> **抜粋文**
• • •

鹿、猪、野鳥。冬に向けて栄養を蓄える野生の肉がぐっとおいしさを増す季節に開催された晩餐会。耳目を集めたのは、捕獲数が少なく、おいしく料理できる料理人も限られるという、あなぐま。福井市で獲れたあなぐまの美味を伝えるべく、東京は門前仲町のイタリアンレストラン「パッソ・ア・パッソ」の有馬邦明シェフが福井へ向かった。一乗谷朝倉氏遺跡の地に立つ「一乗谷レストラント」にて、さぁ、一夜限りのジビエ・ディナーの開催だ。
2018年12月4日。冬の雨がしとしとと降る谷あいの一軒家レストランは、静かな熱気に包まれていた。店内は、美しく着飾った人々で満席。中には東京から駆け付けたというご夫婦もいる。

• • •

> **提示された情報**
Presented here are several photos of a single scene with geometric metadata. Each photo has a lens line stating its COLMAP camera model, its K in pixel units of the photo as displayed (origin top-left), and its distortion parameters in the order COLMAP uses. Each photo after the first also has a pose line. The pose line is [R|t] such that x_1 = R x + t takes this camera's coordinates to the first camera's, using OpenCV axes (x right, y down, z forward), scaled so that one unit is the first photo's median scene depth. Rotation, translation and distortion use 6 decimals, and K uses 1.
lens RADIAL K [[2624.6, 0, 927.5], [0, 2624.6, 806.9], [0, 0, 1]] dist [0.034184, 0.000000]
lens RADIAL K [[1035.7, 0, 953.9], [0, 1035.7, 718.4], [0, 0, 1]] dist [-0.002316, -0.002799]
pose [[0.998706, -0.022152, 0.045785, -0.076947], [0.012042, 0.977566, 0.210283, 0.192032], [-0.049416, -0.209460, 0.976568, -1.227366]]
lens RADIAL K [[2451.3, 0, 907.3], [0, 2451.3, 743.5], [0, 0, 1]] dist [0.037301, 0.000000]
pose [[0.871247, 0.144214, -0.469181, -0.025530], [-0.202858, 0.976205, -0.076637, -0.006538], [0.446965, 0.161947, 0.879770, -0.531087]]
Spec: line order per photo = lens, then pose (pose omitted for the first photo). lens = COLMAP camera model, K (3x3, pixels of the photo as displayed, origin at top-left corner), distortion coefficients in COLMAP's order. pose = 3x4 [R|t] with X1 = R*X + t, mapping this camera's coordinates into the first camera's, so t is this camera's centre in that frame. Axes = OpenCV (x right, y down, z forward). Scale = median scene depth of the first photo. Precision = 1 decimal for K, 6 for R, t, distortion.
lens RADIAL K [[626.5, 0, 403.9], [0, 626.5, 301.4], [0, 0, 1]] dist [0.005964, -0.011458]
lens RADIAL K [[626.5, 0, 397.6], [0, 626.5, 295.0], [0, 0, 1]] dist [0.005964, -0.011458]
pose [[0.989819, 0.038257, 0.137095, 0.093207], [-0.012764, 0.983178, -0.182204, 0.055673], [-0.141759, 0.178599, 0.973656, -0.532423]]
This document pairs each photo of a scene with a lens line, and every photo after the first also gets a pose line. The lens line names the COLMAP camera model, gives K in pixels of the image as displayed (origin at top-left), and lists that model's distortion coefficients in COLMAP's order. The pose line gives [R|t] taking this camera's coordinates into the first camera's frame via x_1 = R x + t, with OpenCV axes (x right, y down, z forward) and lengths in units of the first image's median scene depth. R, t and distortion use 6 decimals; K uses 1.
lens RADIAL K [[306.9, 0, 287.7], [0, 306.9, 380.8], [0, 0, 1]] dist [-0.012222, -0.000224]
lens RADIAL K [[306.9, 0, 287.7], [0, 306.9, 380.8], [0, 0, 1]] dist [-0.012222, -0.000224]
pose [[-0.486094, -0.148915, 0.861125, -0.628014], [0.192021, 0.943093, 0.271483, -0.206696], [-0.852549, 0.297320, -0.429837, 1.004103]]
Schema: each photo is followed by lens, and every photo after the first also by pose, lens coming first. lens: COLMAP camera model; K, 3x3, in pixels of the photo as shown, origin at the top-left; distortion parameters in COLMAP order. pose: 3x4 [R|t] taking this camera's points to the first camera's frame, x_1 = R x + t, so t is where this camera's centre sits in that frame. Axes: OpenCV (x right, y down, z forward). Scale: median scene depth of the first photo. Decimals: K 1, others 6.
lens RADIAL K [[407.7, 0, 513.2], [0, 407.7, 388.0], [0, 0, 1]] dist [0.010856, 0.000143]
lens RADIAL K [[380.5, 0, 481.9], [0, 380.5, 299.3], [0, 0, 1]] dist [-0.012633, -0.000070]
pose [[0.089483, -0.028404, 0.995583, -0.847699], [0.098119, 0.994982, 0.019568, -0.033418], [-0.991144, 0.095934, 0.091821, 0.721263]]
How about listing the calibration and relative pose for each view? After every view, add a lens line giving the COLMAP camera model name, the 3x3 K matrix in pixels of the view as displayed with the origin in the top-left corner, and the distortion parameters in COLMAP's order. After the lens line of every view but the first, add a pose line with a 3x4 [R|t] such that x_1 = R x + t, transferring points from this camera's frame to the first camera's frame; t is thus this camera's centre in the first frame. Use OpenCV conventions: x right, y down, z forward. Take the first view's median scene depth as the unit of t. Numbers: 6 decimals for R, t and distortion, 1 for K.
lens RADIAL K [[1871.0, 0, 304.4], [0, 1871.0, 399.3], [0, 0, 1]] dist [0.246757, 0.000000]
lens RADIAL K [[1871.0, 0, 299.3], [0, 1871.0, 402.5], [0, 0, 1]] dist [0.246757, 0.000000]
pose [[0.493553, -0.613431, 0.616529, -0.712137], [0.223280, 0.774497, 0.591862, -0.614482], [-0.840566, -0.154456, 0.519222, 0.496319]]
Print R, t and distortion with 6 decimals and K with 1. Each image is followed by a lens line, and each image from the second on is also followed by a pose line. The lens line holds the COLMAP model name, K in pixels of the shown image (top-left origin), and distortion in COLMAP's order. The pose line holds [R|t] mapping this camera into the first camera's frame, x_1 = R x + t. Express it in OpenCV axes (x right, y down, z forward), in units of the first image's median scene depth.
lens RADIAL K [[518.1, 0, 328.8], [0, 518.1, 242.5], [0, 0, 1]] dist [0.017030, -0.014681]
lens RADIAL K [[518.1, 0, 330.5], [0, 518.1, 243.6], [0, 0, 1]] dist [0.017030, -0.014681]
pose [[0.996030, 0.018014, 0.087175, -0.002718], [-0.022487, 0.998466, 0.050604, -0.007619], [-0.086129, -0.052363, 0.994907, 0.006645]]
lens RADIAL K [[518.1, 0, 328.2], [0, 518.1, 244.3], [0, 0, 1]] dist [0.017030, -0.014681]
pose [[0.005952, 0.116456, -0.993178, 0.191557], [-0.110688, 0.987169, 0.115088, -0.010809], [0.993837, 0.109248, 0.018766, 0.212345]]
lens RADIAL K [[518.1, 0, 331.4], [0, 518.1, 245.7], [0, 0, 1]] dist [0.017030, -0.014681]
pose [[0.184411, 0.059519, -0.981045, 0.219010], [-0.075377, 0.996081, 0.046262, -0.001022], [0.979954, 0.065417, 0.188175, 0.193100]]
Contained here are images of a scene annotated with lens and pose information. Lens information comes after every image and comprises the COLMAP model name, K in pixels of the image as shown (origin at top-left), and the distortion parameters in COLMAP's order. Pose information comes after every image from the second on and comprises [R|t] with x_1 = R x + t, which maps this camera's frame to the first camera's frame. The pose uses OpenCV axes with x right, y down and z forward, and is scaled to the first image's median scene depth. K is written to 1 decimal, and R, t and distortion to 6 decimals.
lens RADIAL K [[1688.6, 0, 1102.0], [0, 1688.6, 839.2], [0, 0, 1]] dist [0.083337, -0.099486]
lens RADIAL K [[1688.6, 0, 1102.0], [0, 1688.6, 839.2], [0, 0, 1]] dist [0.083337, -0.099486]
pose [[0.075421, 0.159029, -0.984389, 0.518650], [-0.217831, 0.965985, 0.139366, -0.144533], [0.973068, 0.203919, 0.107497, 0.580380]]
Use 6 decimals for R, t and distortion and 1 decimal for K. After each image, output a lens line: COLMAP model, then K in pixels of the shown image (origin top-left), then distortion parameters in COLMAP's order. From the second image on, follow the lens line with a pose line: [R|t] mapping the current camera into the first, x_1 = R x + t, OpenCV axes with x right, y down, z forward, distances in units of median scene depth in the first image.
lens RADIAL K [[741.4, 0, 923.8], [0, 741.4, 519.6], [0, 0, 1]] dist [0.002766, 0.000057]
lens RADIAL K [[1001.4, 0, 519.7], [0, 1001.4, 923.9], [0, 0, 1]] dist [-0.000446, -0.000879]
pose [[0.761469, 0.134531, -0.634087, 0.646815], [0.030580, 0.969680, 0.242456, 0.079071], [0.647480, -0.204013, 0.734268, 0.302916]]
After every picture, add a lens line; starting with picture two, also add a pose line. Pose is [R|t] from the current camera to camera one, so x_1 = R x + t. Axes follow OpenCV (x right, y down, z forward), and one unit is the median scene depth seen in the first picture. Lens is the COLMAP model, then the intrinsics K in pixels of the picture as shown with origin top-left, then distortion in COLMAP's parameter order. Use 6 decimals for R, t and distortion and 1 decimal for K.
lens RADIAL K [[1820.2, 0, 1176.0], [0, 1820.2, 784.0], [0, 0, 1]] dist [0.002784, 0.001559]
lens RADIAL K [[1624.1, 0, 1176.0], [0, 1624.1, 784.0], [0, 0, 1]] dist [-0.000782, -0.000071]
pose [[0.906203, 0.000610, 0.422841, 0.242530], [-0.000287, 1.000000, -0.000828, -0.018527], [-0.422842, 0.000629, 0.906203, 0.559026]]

• • •

> **情報の活用**
1 – 抜粋文の「鹿、猪、野鳥。冬に向けて栄養」から「のジビエ・ディナーの開催だ。」まで、すべてを一字一句たがえずに打ち直せ。
2 – 抜粋文をもとに、次の問いに答えよ。
(a) 有馬邦明シェフのレストランは東京のどの町にあるか。
(b) 晩餐会が開かれたのは何年何月何日か。
(c) 晩餐会の会場となったレストランの名前は何か。

> **解答例**
1 –
鹿、猪、野鳥。冬に向けて栄養を蓄える野生の肉がぐっとおいしさを増す季節に開催された晩餐会。耳目を集めたのは、捕獲数が少なく、おいしく料理できる料理人も限られるという、あなぐま。福井市で獲れたあなぐまの美味を伝えるべく、東京は門前仲町のイタリアンレストラン「パッソ・ア・パッソ」の有馬邦明シェフが福井へ向かった。一乗谷朝倉氏遺跡の地に立つ「一乗谷レストラント」にて、さぁ、一夜限りのジビエ・ディナーの開催だ。

2 –
(a) 門前仲町
(b) 2018年12月4日
(c) 一乗谷レストラント